The charge also requires Kiser to register as a sex offender.

Scott County Commonwealth’s Attorney Marcus McClung said Kiser used his position of power as a police officer to take advantage of those he was supposed to protect.

“He swore to protect minors when he took his oath, and he didn’t do that,” McClung said. “You’ll find that 99.9 percent of law enforcement officers are out there doing the right thing everyday, and I hope people understand that this is one individual and don’t let this tarnish the names of other officers who are putting their lives on the line.”

Virginia State Police arrested Kiser in August 2012 following a week-long investigation that began when the girl’s parents contacted Scott County authorities.

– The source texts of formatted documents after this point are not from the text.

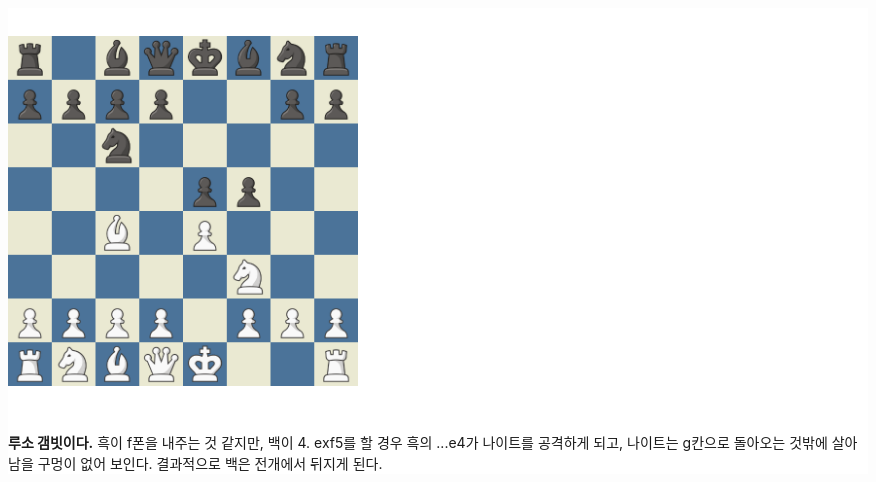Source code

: <img src="/public/rousseau.png" style="width: 100%; max-width: 350px; margin: 2em auto">

**루소 갬빗이다.**  흑이 f폰을 내주는 것 같지만, 백이 4. exf5를 할 경우 흑의 ...e4가 나이트를 공격하게 되고, 나이트는 g칸으로 돌아오는 것밖에 살아남을 구멍이 없어 보인다. 결과적으로 백은 전개에서 뒤지게 된다.
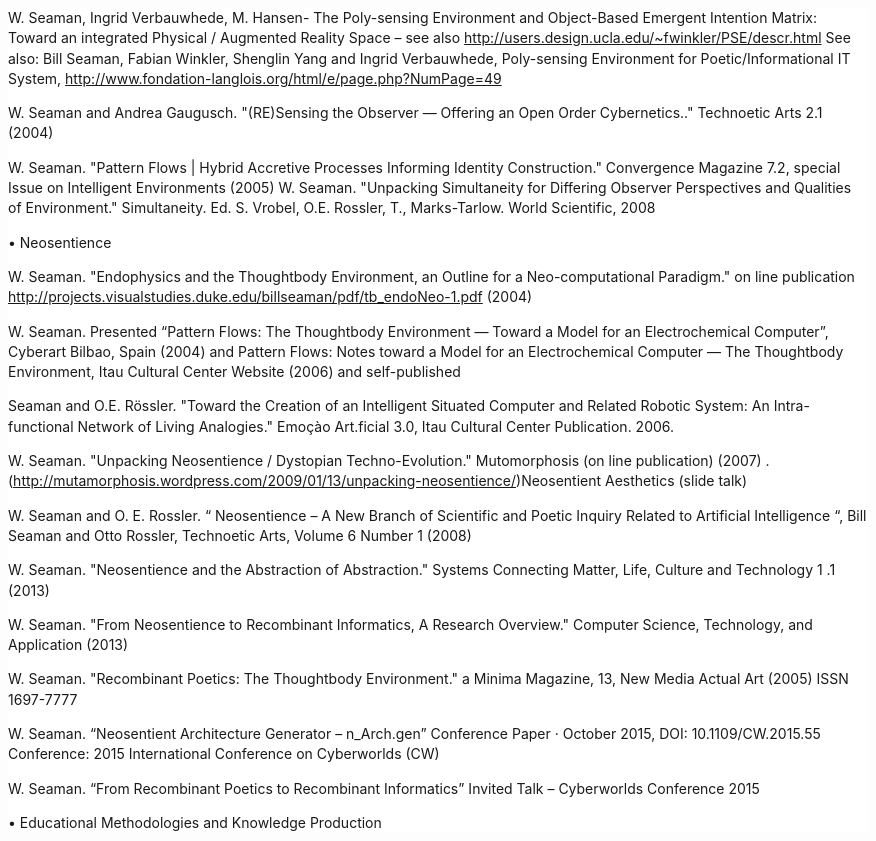 W. Seaman, Ingrid Verbauwhede, M. Hansen- The Poly-sensing Environment and Object-Based Emergent Intention Matrix: Toward an integrated Physical / Augmented Reality Space – see also http://users.design.ucla.edu/~fwinkler/PSE/descr.html
See also:
Bill Seaman, Fabian Winkler, Shenglin Yang and Ingrid Verbauwhede, Poly-sensing Environment for Poetic/Informational IT System, http://www.fondation-langlois.org/html/e/page.php?NumPage=49

W. Seaman and Andrea Gaugusch. "(RE)Sensing the Observer — Offering an Open Order Cybernetics.." Technoetic Arts 2.1 (2004) 

W. Seaman. "Pattern Flows | Hybrid Accretive Processes Informing Identity Construction." Convergence Magazine 7.2, special Issue on Intelligent Environments (2005) W. Seaman. "Unpacking Simultaneity for Differing Observer Perspectives and Qualities of Environment." Simultaneity. Ed. S. Vrobel, O.E. Rossler, T., Marks-Tarlow. World Scientific, 2008


• Neosentience 

W. Seaman. "Endophysics and the Thoughtbody Environment, an Outline for a Neo-computational Paradigm." on line publication http://projects.visualstudies.duke.edu/billseaman/pdf/tb_endoNeo-1.pdf (2004) 

W. Seaman. Presented “Pattern Flows: The Thoughtbody Environment — Toward a Model for an Electrochemical Computer”, Cyberart Bilbao, Spain (2004) and  Pattern Flows: Notes toward a Model for an Electrochemical  Computer — The Thoughtbody Environment, Itau Cultural Center Website (2006) and self-published

Seaman and O.E. Rössler. "Toward the Creation of an Intelligent Situated Computer and Related Robotic System: An Intra-functional Network of Living Analogies." Emoçào Art.ficial 3.0, Itau Cultural Center Publication. 2006.

W. Seaman. "Unpacking Neosentience / Dystopian Techno-Evolution." Mutomorphosis (on line publication) (2007) . (http://mutamorphosis.wordpress.com/2009/01/13/unpacking-neosentience/)Neosentient Aesthetics (slide talk)

W. Seaman and O. E. Rossler. “ Neosentience – A New Branch of Scientific and Poetic Inquiry Related to Artificial Intelligence “, Bill Seaman and Otto Rossler, Technoetic Arts, Volume 6 Number 1 (2008) 

W. Seaman. "Neosentience and the Abstraction of Abstraction." Systems Connecting Matter, Life, Culture and Technology 1 .1 (2013) 

W. Seaman. "From Neosentience to Recombinant Informatics, A Research Overview." Computer Science, Technology, and Application (2013)

W. Seaman. "Recombinant Poetics: The Thoughtbody Environment." a Minima Magazine, 13, New Media Actual Art (2005) ISSN 1697-7777

W. Seaman. “Neosentient Architecture Generator – n_Arch.gen” Conference Paper · October 2015, DOI: 10.1109/CW.2015.55 
Conference: 2015 International Conference on Cyberworlds (CW) 

W. Seaman. “From Recombinant Poetics to Recombinant Informatics” Invited Talk – Cyberworlds Conference 2015




• Educational Methodologies and Knowledge Production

Kiser was a member of the Coeburn Police Department when he began sending the sexually explicit messages, but he resigned from the force roughly a week before being taken into custody.

McClung said his office prosecuted the case because the girl who received the messages lived in Scott County.

Authorities said Kiser met the girl last year when he was investigating a noise complaint involving juveniles at a gas station in Coeburn.

Kiser reportedly learned the girl’s identity as a result of the incident, which allowed him to identify her profile on the social networking website Facebook.

After finding her profile, Kiser used Facebook to carry on what the prosecution described as a “long conversation” in which he asked the girl to perform sexual acts with him.

A large portion of that conversation was actually carried out between Kiser and an undercover VSP special agent who had been given permission by the girl’s parents to assume control of her Facebook profile.

Kiser reportedly communicated unknowingly with the special agent for nearly a week before being arrested.

McClung said the cooperation of the girl’s parents proved crucial in moving forward with the case.

“These cases might not be the toughest to prosecute, but they are the toughest to find because there are so many of them out there,” McClung said. “So when parents, and others, are diligent and help us as they’ve done in two of these cases now, it makes it easier to get a conviction. So we appreciate the cooperation we’ve gotten with the parents, as well as the state police.”